12.04.2006 -

May Chidiac laureate of UNESCO/Guillermo Cano World Press Freedom Day Prize 2006 received by the Director-General

May Chidiac, the Lebanese journalist who is this year's recipient of the UNESCO/Guillermo Cano World Press Freedom Day Prize, was received by UNESCO's Director General on April 11.

At this meeting, which was also attended by Ms. Samira Hanna-El-Daher, Ambassador of the Lebanese Permanent Delegation to UNESCO, May Chidiac thanked the Director General and the members of the independent jury for recognizing her, and through her, all Lebanese journalists who have been the victims of attacks.

 

Ms. Chidiac stressed the importance of UNESCO's support for freedom of expression and press freedom for all media professionals.
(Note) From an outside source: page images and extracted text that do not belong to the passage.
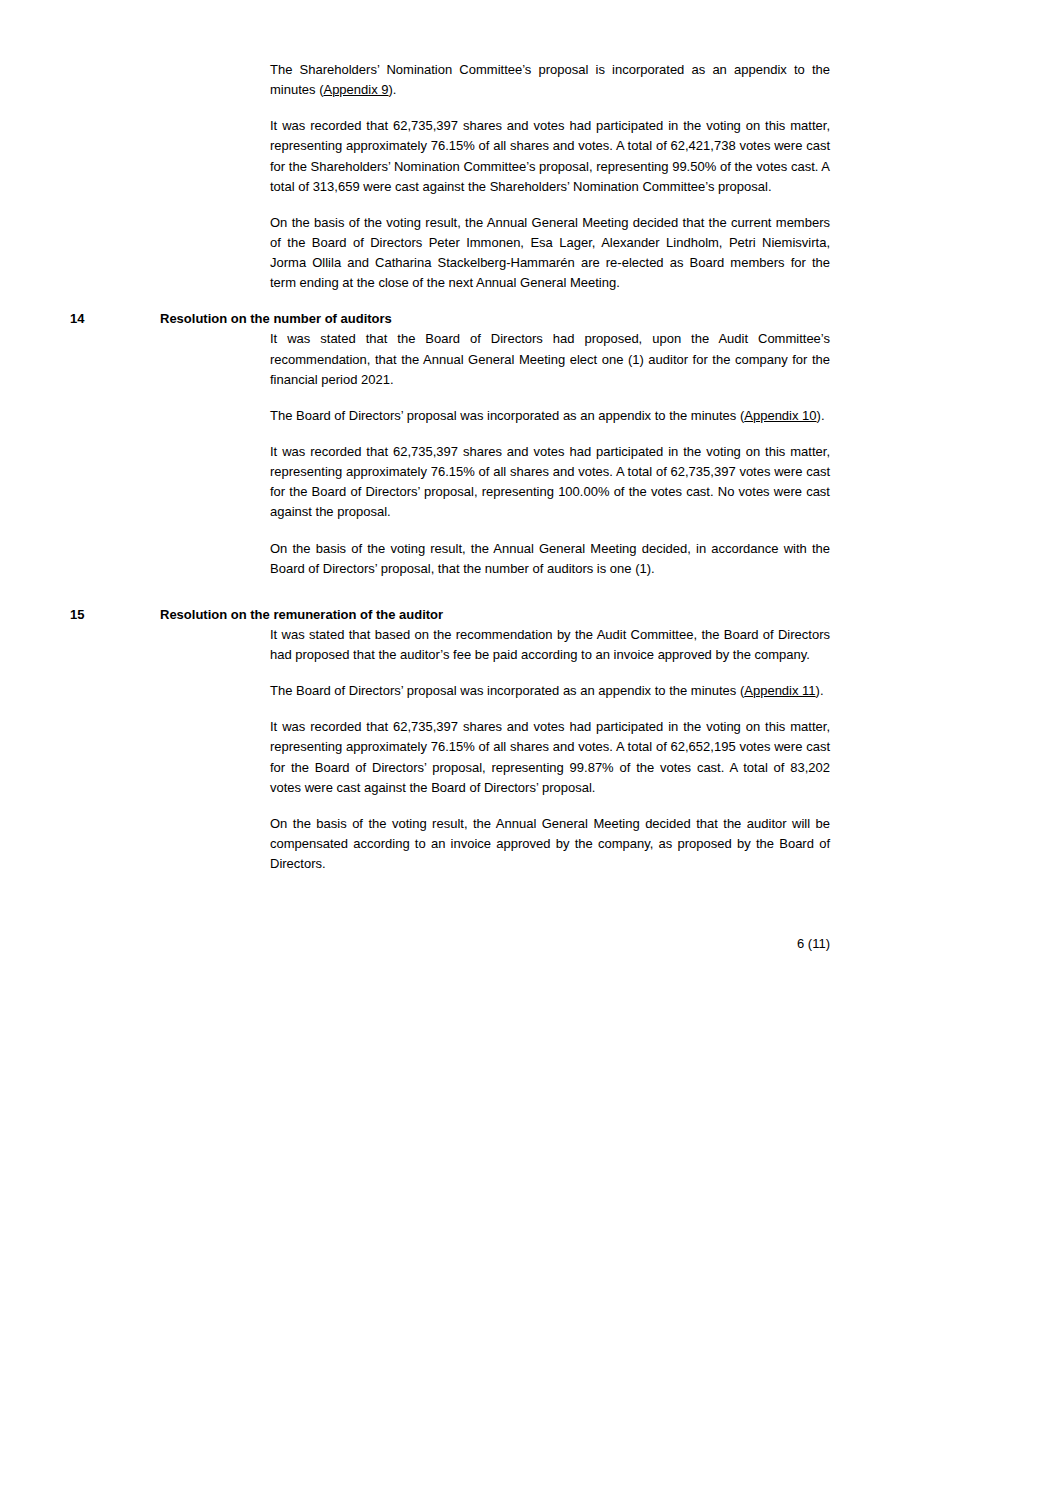The Shareholders’ Nomination Committee’s proposal is incorporated as an appendix to the minutes (Appendix 9).
It was recorded that 62,735,397 shares and votes had participated in the voting on this matter, representing approximately 76.15% of all shares and votes. A total of 62,421,738 votes were cast for the Shareholders’ Nomination Committee’s proposal, representing 99.50% of the votes cast. A total of 313,659 were cast against the Shareholders’ Nomination Committee’s proposal.
On the basis of the voting result, the Annual General Meeting decided that the current members of the Board of Directors Peter Immonen, Esa Lager, Alexander Lindholm, Petri Niemisvirta, Jorma Ollila and Catharina Stackelberg-Hammarén are re-elected as Board members for the term ending at the close of the next Annual General Meeting.
14 Resolution on the number of auditors
It was stated that the Board of Directors had proposed, upon the Audit Committee’s recommendation, that the Annual General Meeting elect one (1) auditor for the company for the financial period 2021.
The Board of Directors’ proposal was incorporated as an appendix to the minutes (Appendix 10).
It was recorded that 62,735,397 shares and votes had participated in the voting on this matter, representing approximately 76.15% of all shares and votes. A total of 62,735,397 votes were cast for the Board of Directors’ proposal, representing 100.00% of the votes cast. No votes were cast against the proposal.
On the basis of the voting result, the Annual General Meeting decided, in accordance with the Board of Directors’ proposal, that the number of auditors is one (1).
15 Resolution on the remuneration of the auditor
It was stated that based on the recommendation by the Audit Committee, the Board of Directors had proposed that the auditor’s fee be paid according to an invoice approved by the company.
The Board of Directors’ proposal was incorporated as an appendix to the minutes (Appendix 11).
It was recorded that 62,735,397 shares and votes had participated in the voting on this matter, representing approximately 76.15% of all shares and votes. A total of 62,652,195 votes were cast for the Board of Directors’ proposal, representing 99.87% of the votes cast. A total of 83,202 votes were cast against the Board of Directors’ proposal.
On the basis of the voting result, the Annual General Meeting decided that the auditor will be compensated according to an invoice approved by the company, as proposed by the Board of Directors.
6 (11)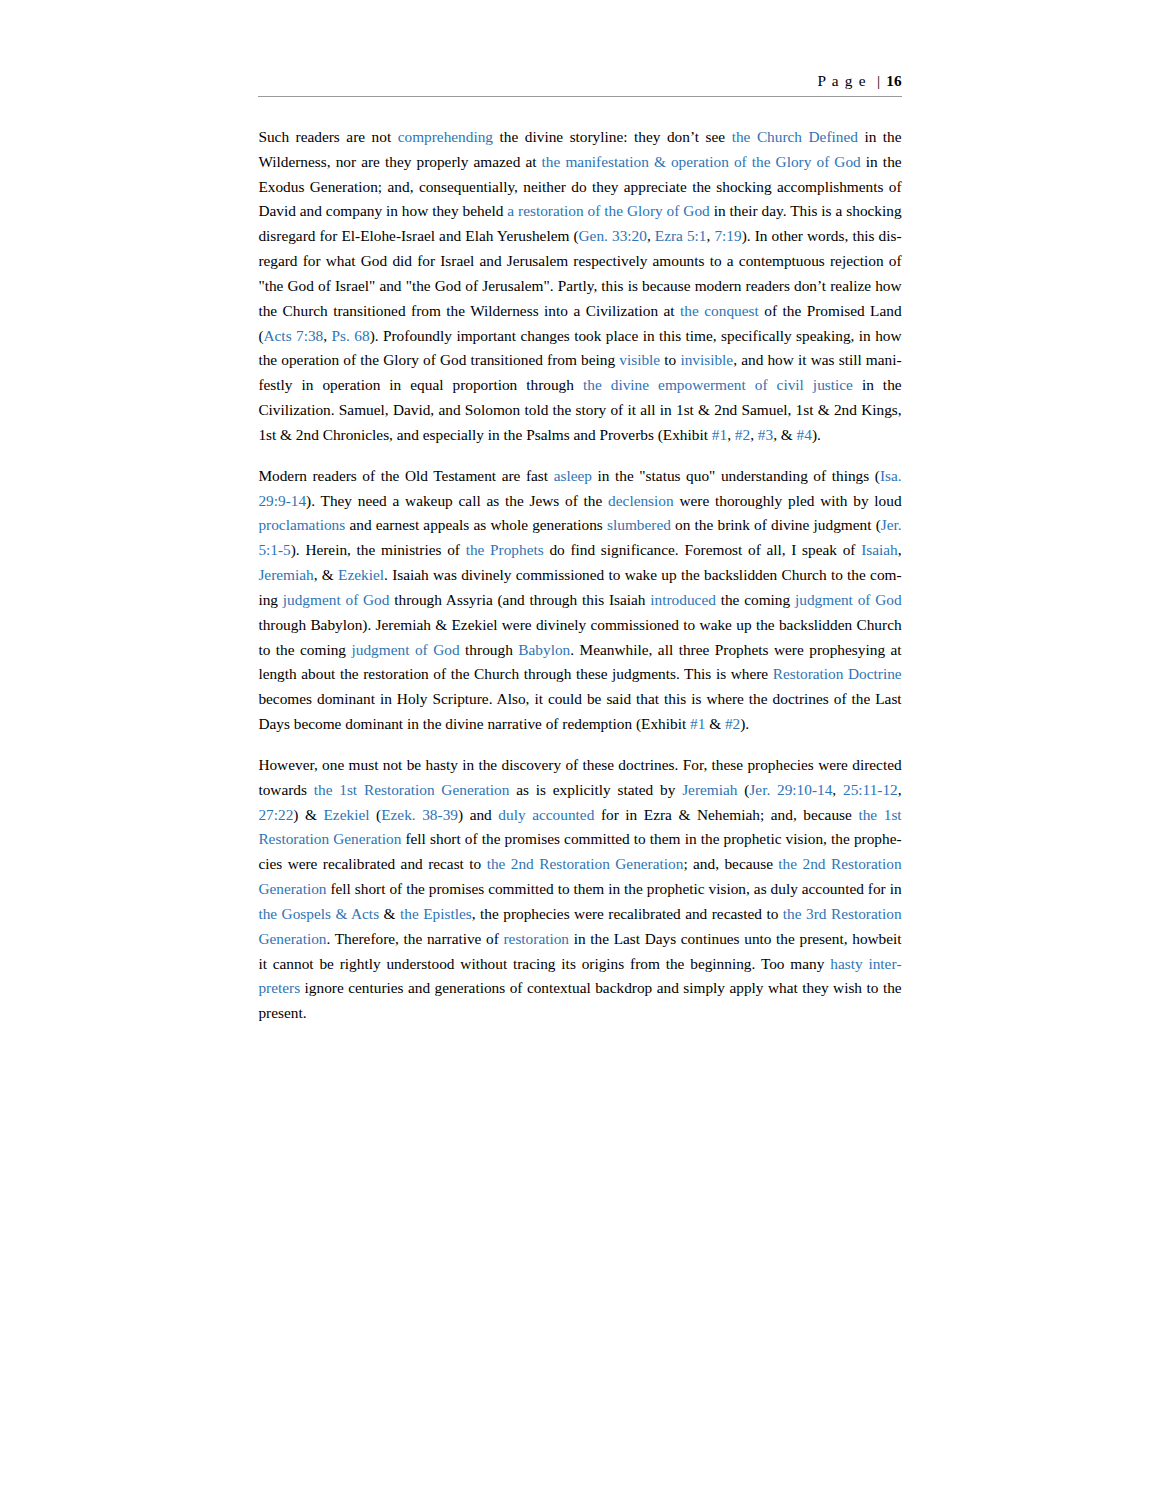P a g e | 16
Such readers are not comprehending the divine storyline: they don’t see the Church Defined in the Wilderness, nor are they properly amazed at the manifestation & operation of the Glory of God in the Exodus Generation; and, consequentially, neither do they appreciate the shocking accomplishments of David and company in how they beheld a restoration of the Glory of God in their day. This is a shocking disregard for El-Elohe-Israel and Elah Yerushelem (Gen. 33:20, Ezra 5:1, 7:19). In other words, this disregard for what God did for Israel and Jerusalem respectively amounts to a contemptuous rejection of "the God of Israel" and "the God of Jerusalem". Partly, this is because modern readers don’t realize how the Church transitioned from the Wilderness into a Civilization at the conquest of the Promised Land (Acts 7:38, Ps. 68). Profoundly important changes took place in this time, specifically speaking, in how the operation of the Glory of God transitioned from being visible to invisible, and how it was still manifestly in operation in equal proportion through the divine empowerment of civil justice in the Civilization. Samuel, David, and Solomon told the story of it all in 1st & 2nd Samuel, 1st & 2nd Kings, 1st & 2nd Chronicles, and especially in the Psalms and Proverbs (Exhibit #1, #2, #3, & #4).
Modern readers of the Old Testament are fast asleep in the "status quo" understanding of things (Isa. 29:9-14). They need a wakeup call as the Jews of the declension were thoroughly pled with by loud proclamations and earnest appeals as whole generations slumbered on the brink of divine judgment (Jer. 5:1-5). Herein, the ministries of the Prophets do find significance. Foremost of all, I speak of Isaiah, Jeremiah, & Ezekiel. Isaiah was divinely commissioned to wake up the backslidden Church to the coming judgment of God through Assyria (and through this Isaiah introduced the coming judgment of God through Babylon). Jeremiah & Ezekiel were divinely commissioned to wake up the backslidden Church to the coming judgment of God through Babylon. Meanwhile, all three Prophets were prophesying at length about the restoration of the Church through these judgments. This is where Restoration Doctrine becomes dominant in Holy Scripture. Also, it could be said that this is where the doctrines of the Last Days become dominant in the divine narrative of redemption (Exhibit #1 & #2).
However, one must not be hasty in the discovery of these doctrines. For, these prophecies were directed towards the 1st Restoration Generation as is explicitly stated by Jeremiah (Jer. 29:10-14, 25:11-12, 27:22) & Ezekiel (Ezek. 38-39) and duly accounted for in Ezra & Nehemiah; and, because the 1st Restoration Generation fell short of the promises committed to them in the prophetic vision, the prophecies were recalibrated and recast to the 2nd Restoration Generation; and, because the 2nd Restoration Generation fell short of the promises committed to them in the prophetic vision, as duly accounted for in the Gospels & Acts & the Epistles, the prophecies were recalibrated and recasted to the 3rd Restoration Generation. Therefore, the narrative of restoration in the Last Days continues unto the present, howbeit it cannot be rightly understood without tracing its origins from the beginning. Too many hasty interpreters ignore centuries and generations of contextual backdrop and simply apply what they wish to the present.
She stated that she is determined to continue as a journalist in spite of the irreversible damage wrought by the car bomb that targeted her in September 2005.

 

The Director General expressed his congratulations that the 2006 UNESCO/Guillermo Cano Prize recognizes a journalist of "great courage," who retains a "firm determination," in spite of the physical challenges that she must overcome. The Director General was delighted to learn that Ms. Chidiac will come to receive her prize in person on 3 May in Sri Lanka on the occasion of World Press Freedom Day.

 

Mr. Matsuura used the occasion to recall the necessity of all UNESCO member states to defend freedom of expression, as well as to take initiatives that ensure greater safety for journalists in the exercise of their profession, as the number of media professionals wounded, taken hostage, or killed in the performance of their professional duties only continues to increase.

 

The UNESCO/Guillermo Cano World Press Freedom Day Prize is awarded each year on World Press Freedom Day (May 3), which in 2006 will be celebrated in Colombo (Sri Lanka). The Prize - an award of 25 000 dollars - is financed this year by the Cano Foundation, James and David Ottaway, former President of World Press Freedom Committee and former Washington Post reporter, respectively, and UNESCO.